(The problem):
Copy word for word the lines in the items below that start with the line containing "Leave a Comment" and end with the line containing "deadline to February 2021", including both of those lines. Leave out the picture markers.

(Dataset excerpts)
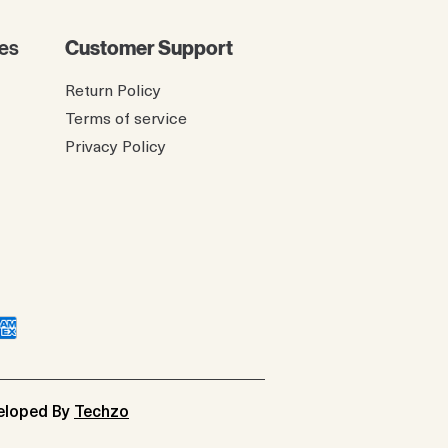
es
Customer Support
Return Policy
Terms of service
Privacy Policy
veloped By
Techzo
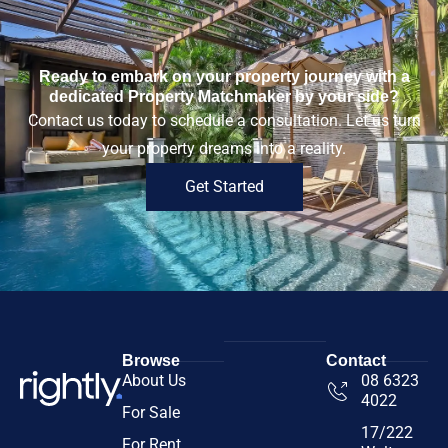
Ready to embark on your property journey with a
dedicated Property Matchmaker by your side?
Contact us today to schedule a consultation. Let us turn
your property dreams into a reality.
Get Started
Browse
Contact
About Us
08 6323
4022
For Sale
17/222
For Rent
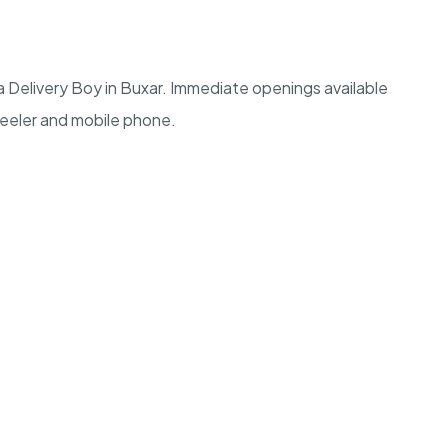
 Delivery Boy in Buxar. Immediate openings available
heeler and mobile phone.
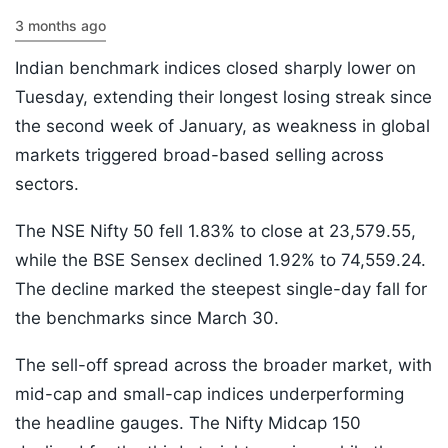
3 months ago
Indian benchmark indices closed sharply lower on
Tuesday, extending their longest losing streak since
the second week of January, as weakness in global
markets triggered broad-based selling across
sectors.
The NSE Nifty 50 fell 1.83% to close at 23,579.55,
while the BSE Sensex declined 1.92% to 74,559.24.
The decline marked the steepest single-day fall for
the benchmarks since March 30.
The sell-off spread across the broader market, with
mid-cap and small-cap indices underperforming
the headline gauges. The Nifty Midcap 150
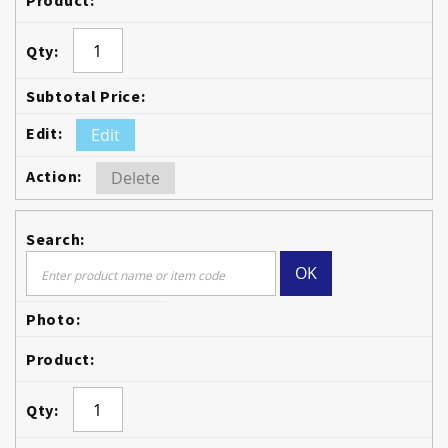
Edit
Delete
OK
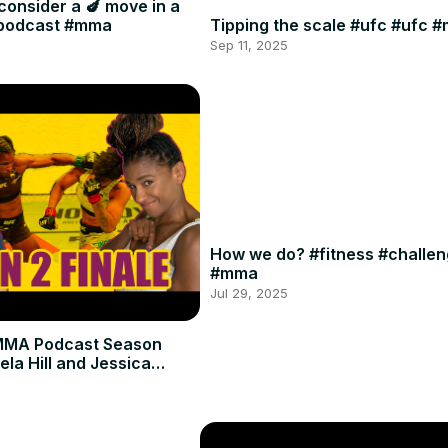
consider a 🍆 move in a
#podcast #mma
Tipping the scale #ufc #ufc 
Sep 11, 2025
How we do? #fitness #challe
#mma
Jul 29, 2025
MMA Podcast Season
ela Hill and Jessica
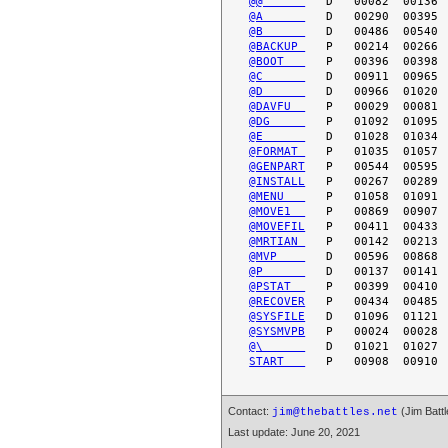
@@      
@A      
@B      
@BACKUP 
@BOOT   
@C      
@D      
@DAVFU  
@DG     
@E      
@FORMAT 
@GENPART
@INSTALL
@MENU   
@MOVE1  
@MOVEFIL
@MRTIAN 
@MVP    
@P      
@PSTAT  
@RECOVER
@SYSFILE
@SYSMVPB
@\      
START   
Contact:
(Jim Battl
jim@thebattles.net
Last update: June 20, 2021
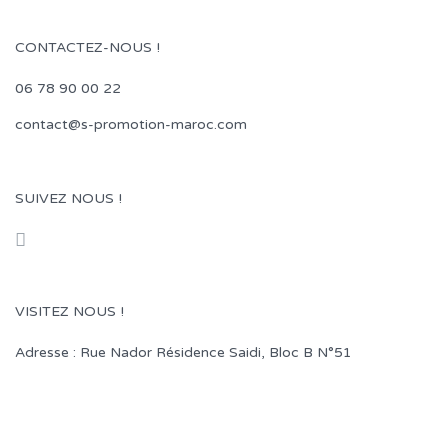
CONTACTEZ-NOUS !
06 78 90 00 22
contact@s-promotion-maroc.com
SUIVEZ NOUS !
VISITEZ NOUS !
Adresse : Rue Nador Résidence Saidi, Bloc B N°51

* * *

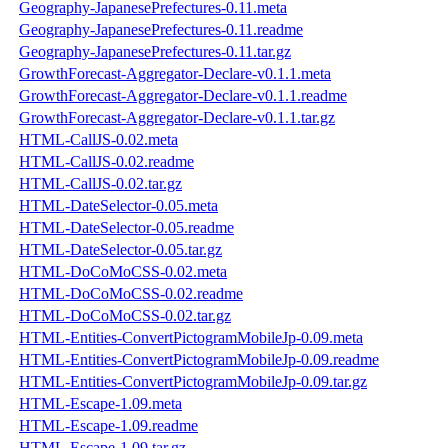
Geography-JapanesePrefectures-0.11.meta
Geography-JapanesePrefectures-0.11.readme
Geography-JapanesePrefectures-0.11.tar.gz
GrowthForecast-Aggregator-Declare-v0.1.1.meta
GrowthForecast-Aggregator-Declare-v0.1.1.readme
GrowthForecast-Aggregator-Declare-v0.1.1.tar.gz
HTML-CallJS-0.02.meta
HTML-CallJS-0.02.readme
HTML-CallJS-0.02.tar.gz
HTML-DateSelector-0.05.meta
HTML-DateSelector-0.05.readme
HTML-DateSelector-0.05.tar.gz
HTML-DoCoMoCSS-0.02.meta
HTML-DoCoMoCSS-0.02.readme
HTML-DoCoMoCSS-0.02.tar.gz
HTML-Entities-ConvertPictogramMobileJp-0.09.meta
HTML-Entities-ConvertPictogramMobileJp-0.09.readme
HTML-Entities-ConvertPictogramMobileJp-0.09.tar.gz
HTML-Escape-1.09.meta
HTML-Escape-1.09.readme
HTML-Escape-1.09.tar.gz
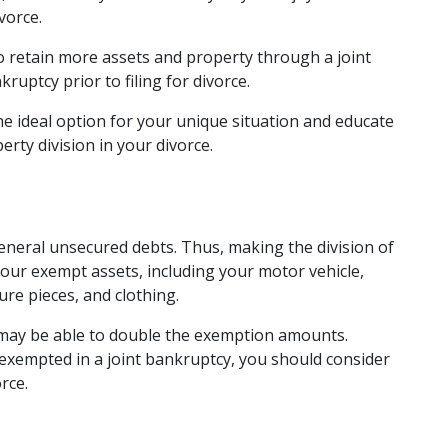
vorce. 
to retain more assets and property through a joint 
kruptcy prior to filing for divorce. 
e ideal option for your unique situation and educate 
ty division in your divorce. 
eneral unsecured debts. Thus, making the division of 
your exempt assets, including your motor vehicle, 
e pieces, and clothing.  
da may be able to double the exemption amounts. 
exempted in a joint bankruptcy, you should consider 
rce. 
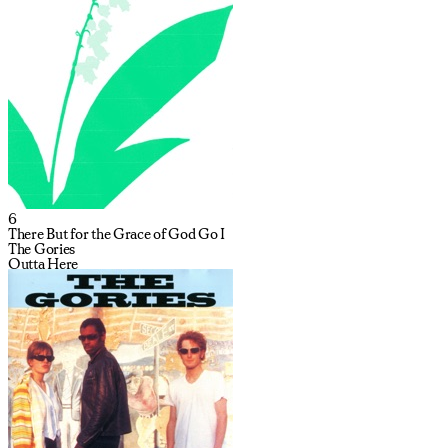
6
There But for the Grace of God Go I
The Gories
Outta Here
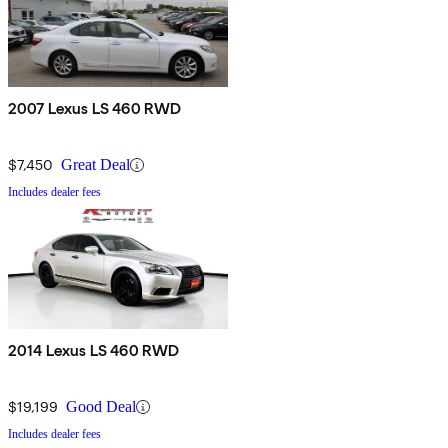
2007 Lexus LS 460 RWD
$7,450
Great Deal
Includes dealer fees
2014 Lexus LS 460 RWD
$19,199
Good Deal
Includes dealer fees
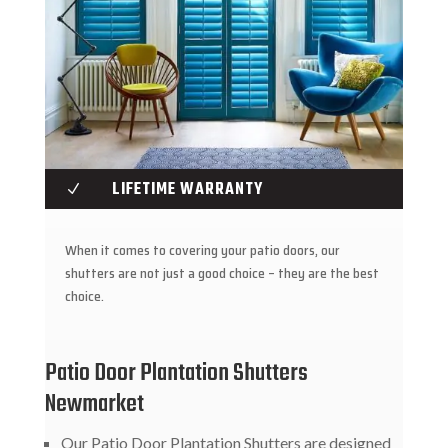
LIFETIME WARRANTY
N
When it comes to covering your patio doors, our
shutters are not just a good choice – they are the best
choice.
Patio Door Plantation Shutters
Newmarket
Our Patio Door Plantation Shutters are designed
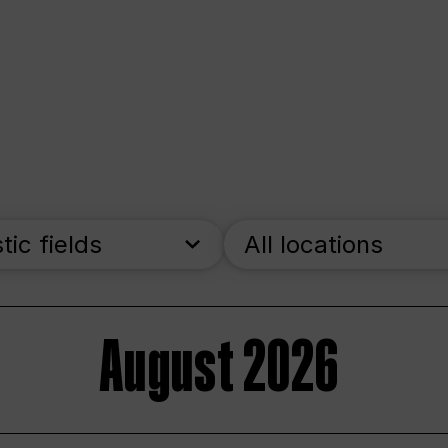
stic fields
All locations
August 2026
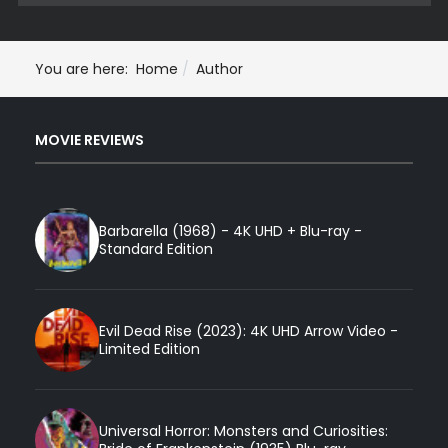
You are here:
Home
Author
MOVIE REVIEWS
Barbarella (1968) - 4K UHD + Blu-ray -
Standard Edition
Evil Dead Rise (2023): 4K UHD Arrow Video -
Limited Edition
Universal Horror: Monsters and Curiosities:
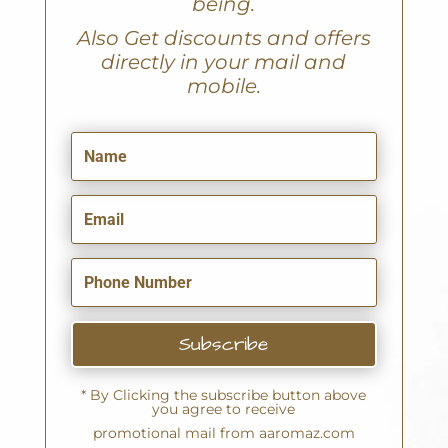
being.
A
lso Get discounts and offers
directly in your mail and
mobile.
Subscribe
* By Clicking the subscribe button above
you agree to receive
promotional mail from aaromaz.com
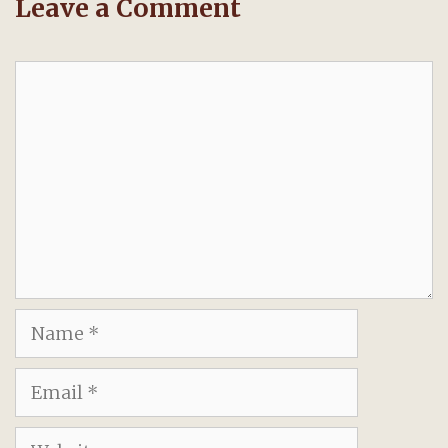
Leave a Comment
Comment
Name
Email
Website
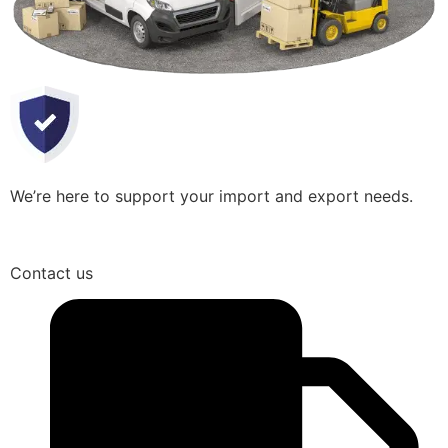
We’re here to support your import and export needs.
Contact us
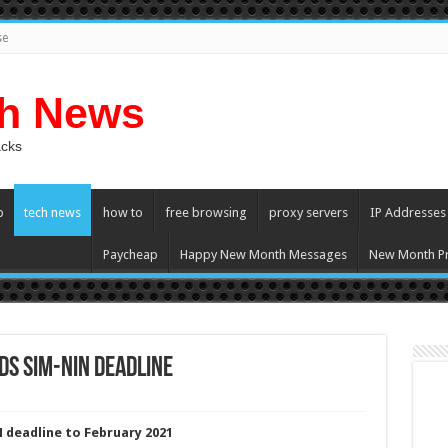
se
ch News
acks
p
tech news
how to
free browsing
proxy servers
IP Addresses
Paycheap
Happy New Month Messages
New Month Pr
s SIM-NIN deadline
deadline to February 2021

(Exercise response):
Leave a Comment
Comment
Name
Email
Website
We’re here to support your import and export needs.
Contact us
se
ch News
acks
p
tech news
how to
free browsing
proxy servers
IP Addresses
Paycheap
Happy New Month Messages
New Month Pr
s SIM-NIN deadline
deadline to February 2021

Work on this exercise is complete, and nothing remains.